Liputan6.com, Jakarta - Pasar kripto mengalami perlambatan pada kuartal I 2026 setelah sebelumnya mencapai puncak siklus dalam beberapa bulan terakhir. Penurunan partisipasi investor ini tercermin dari aktivitas perdagangan di berbagai bursa kripto.
Berdasarkan data dari CryptoQuant, dikutip dari Crypto Potato, Minggu (12/4/2026), aktivitas trading di bursa kripto menunjukkan tren penurunan, dengan pelaku pasar lebih memusatkan transaksi pada platform besar yang memiliki likuiditas tinggi.
Advertisement
Di tengah penurunan aktivitas secara keseluruhan, bursa besar tetap menjadi tujuan utama aliran dana, terutama saat terjadi momentum kenaikan harga. Dalam periode ini, perdagangan derivatif, khususnya kontrak futures perpetual, mendominasi struktur pasar.

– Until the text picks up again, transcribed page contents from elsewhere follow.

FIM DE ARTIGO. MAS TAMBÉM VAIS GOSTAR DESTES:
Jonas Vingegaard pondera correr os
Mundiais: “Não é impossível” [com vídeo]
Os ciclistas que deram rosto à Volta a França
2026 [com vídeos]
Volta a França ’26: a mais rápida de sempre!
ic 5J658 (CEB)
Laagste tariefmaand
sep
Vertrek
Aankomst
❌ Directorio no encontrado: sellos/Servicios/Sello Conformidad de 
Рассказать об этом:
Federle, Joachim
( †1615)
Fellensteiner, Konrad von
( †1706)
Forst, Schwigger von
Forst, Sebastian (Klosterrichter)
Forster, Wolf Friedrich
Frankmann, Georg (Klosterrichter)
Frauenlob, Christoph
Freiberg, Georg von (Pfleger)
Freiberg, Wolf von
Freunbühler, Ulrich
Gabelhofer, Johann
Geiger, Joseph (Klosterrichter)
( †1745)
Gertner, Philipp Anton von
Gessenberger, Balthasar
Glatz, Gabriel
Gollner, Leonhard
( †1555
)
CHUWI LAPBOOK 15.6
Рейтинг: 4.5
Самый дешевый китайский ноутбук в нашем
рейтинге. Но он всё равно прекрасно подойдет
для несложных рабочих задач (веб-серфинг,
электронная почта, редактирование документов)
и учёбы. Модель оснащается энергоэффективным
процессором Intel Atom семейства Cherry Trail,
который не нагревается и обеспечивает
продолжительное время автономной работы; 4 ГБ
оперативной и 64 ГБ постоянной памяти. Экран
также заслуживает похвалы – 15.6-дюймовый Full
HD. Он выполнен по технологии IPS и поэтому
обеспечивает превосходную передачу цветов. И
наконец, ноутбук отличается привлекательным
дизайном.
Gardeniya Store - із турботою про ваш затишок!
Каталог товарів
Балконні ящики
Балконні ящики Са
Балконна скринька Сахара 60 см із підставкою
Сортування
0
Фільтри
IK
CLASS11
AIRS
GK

Penurunan aktivitas terlihat dari volume perdagangan di bursa terpusat (centralized exchange) yang merosot sekitar 48% dari puncaknya pada Oktober 2025 menjadi sekitar USD 4,3 triliun pada Maret 2026. Angka ini menjadi yang terendah sejak Oktober 2024.
Namun, di sisi lain, pasar derivatif justru menunjukkan pertumbuhan. Volume perdagangan perpetual futures meningkat hingga USD 3,5 triliun pada Maret, atau sekitar empat kali lebih besar dibandingkan volume spot yang hanya mencapai USD 0,8 triliun.
Disclaimer: Setiap keputusan investasi ada di tangan pembaca. Pelajari dan analisis sebelum membeli dan menjual Kripto. Liputan6.com tidak bertanggung jawab atas keuntungan dan kerugian yang timbul dari keputusan investasi.
Binance Kuasai Pasar Spot dan Derivatif
Dominasi pasar derivatif dipimpin oleh Binance yang menguasai sekitar 40% pangsa pasar dengan volume bulanan mencapai USD 1,4 triliun. Sementara itu, OKX dan Bybit berada di posisi berikutnya dengan masing-masing pangsa 19% dan 13%.
Lonjakan aktivitas derivatif terjadi saat pasar kripto mengalami kenaikan harga pada pekan ketiga Maret. Sebagian besar peningkatan open interest tercatat di Binance, termasuk lonjakan dalam 24 jam untuk Bitcoin dan Ethereum masing-masing sebesar USD 829 juta dan USD 1,6 miliar.
Secara keseluruhan, open interest untuk kontrak perpetual Bitcoin dan Ethereum masing-masing mencapai USD 23 miliar dan USD 16 miliar. Bursa lain seperti Gate dan Bybit juga berkontribusi terhadap peningkatan tersebut, meski masih jauh di bawah Binance.
Pasar Spot
Di pasar spot, Binance juga memperkuat dominasinya dengan volume perdagangan mencapai USD 248 miliar pada Maret atau sekitar 32% pangsa pasar. Meski turun dari 37% pada Oktober 2025, angka ini masih jauh lebih besar dibandingkan pesaing seperti MEXC (9%) dan Bybit (7%).
Sementara itu, persaingan di antara bursa kripto semakin meningkat. Beberapa platform seperti MEXC, Gate, Bybit, dan Crypto.com mencatat pertumbuhan volume spot. Namun, belum ada yang mampu menyaingi skala dan dominasi Binance di pasar global.